[start TEXT BLOCK]

Friday, October 16, 2009

I Need Chocolate: Chocolate Mint Sticks

Craving chocolate? Craving chocolate and mint? Want an easy, delicious recipe that will make your mouth water and satisfy those cravings?

Chocolate Mint Sticks.

The original recipe came from one of my church cookbooks and is one of our favorite treats. If you like chocolate and mint together, you will love it.

Wednesday, October 14, 2009

Comfort Food: BBQ Pork Chops in the Slow Cooker

Do you ever need a quick and easy recipe that can simmer in your crock pot all day?

Here it is: BBQ Pork Chops.

This one take 5 minutes to put together and makes your house smell divine. Serve it with a baked potato and you will think you've died and gone to heaven! It's good for summer time cooking, but it's wonderful for fall and winter. True comfort food!

Monday, October 12, 2009

Favorites: Church & Community Cookbooks

Raise your hand if you love church or community cookbooks? You know, the ones that your mom has had for ages and ages. Some families put together their own as well.

[end TEXT BLOCK]

_DIRECTIVE_
Repeat the recipe blog posts word for word, everything from "Do you ever" down to "True comfort food!". The records that come next have nothing to do with the recipe blog posts.

[start ROWS]

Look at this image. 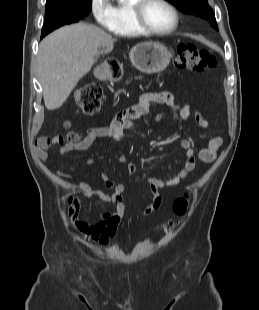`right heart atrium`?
<instances>
[{"label": "right heart atrium", "mask_w": 259, "mask_h": 310, "mask_svg": "<svg viewBox=\"0 0 259 310\" xmlns=\"http://www.w3.org/2000/svg\"><path fill=\"white\" fill-rule=\"evenodd\" d=\"M90 10L95 22L108 27L112 20V5L109 0H90Z\"/></svg>", "instance_id": "1"}]
</instances>
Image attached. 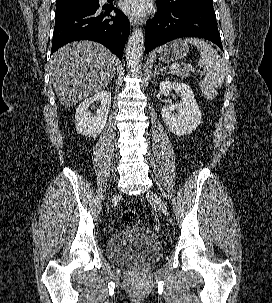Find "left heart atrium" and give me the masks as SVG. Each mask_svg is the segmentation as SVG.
<instances>
[{
  "label": "left heart atrium",
  "instance_id": "1",
  "mask_svg": "<svg viewBox=\"0 0 272 303\" xmlns=\"http://www.w3.org/2000/svg\"><path fill=\"white\" fill-rule=\"evenodd\" d=\"M120 7L127 14L141 15L147 10L148 0H123Z\"/></svg>",
  "mask_w": 272,
  "mask_h": 303
}]
</instances>
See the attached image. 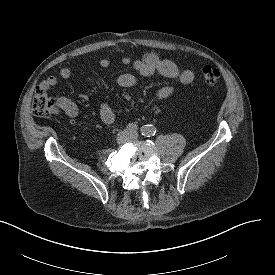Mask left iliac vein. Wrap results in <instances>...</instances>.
Instances as JSON below:
<instances>
[{"instance_id": "1", "label": "left iliac vein", "mask_w": 275, "mask_h": 275, "mask_svg": "<svg viewBox=\"0 0 275 275\" xmlns=\"http://www.w3.org/2000/svg\"><path fill=\"white\" fill-rule=\"evenodd\" d=\"M133 138L136 140V139L138 138V136H137V135H134Z\"/></svg>"}]
</instances>
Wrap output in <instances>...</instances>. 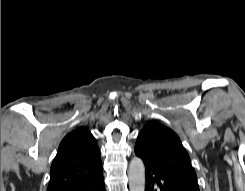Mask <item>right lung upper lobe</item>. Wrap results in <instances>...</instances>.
<instances>
[{
	"label": "right lung upper lobe",
	"instance_id": "obj_1",
	"mask_svg": "<svg viewBox=\"0 0 245 191\" xmlns=\"http://www.w3.org/2000/svg\"><path fill=\"white\" fill-rule=\"evenodd\" d=\"M102 172L100 150L93 135L79 127L65 136L50 168L48 191L67 187Z\"/></svg>",
	"mask_w": 245,
	"mask_h": 191
}]
</instances>
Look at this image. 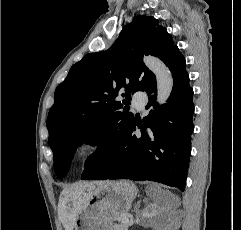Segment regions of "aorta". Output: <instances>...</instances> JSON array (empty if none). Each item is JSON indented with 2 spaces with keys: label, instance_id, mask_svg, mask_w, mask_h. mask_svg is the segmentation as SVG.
Masks as SVG:
<instances>
[{
  "label": "aorta",
  "instance_id": "obj_1",
  "mask_svg": "<svg viewBox=\"0 0 241 230\" xmlns=\"http://www.w3.org/2000/svg\"><path fill=\"white\" fill-rule=\"evenodd\" d=\"M143 60L149 70L156 76L158 103H166L173 88V78L170 70L156 57L146 56Z\"/></svg>",
  "mask_w": 241,
  "mask_h": 230
}]
</instances>
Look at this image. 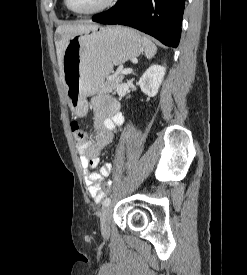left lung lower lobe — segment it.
<instances>
[{"mask_svg": "<svg viewBox=\"0 0 247 275\" xmlns=\"http://www.w3.org/2000/svg\"><path fill=\"white\" fill-rule=\"evenodd\" d=\"M185 0H118L92 18L102 24H120L149 34L176 48L180 41Z\"/></svg>", "mask_w": 247, "mask_h": 275, "instance_id": "left-lung-lower-lobe-1", "label": "left lung lower lobe"}]
</instances>
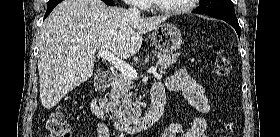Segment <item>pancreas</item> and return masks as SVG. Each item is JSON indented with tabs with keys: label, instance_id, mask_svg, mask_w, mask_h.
Wrapping results in <instances>:
<instances>
[{
	"label": "pancreas",
	"instance_id": "1",
	"mask_svg": "<svg viewBox=\"0 0 280 137\" xmlns=\"http://www.w3.org/2000/svg\"><path fill=\"white\" fill-rule=\"evenodd\" d=\"M159 61L157 65L160 69H166L177 61V54H155ZM137 89L132 79L121 75L114 89L109 94V102L106 111L112 114L111 118H115L122 122L130 121L139 115L138 106L133 102Z\"/></svg>",
	"mask_w": 280,
	"mask_h": 137
}]
</instances>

[end ROWS]

_TASK RESULT_
Do you ever need a quick and easy recipe that can simmer in your crock pot all day?

Here it is: BBQ Pork Chops.

This one take 5 minutes to put together and makes your house smell divine. Serve it with a baked potato and you will think you've died and gone to heaven! It's good for summer time cooking, but it's wonderful for fall and winter. True comfort food!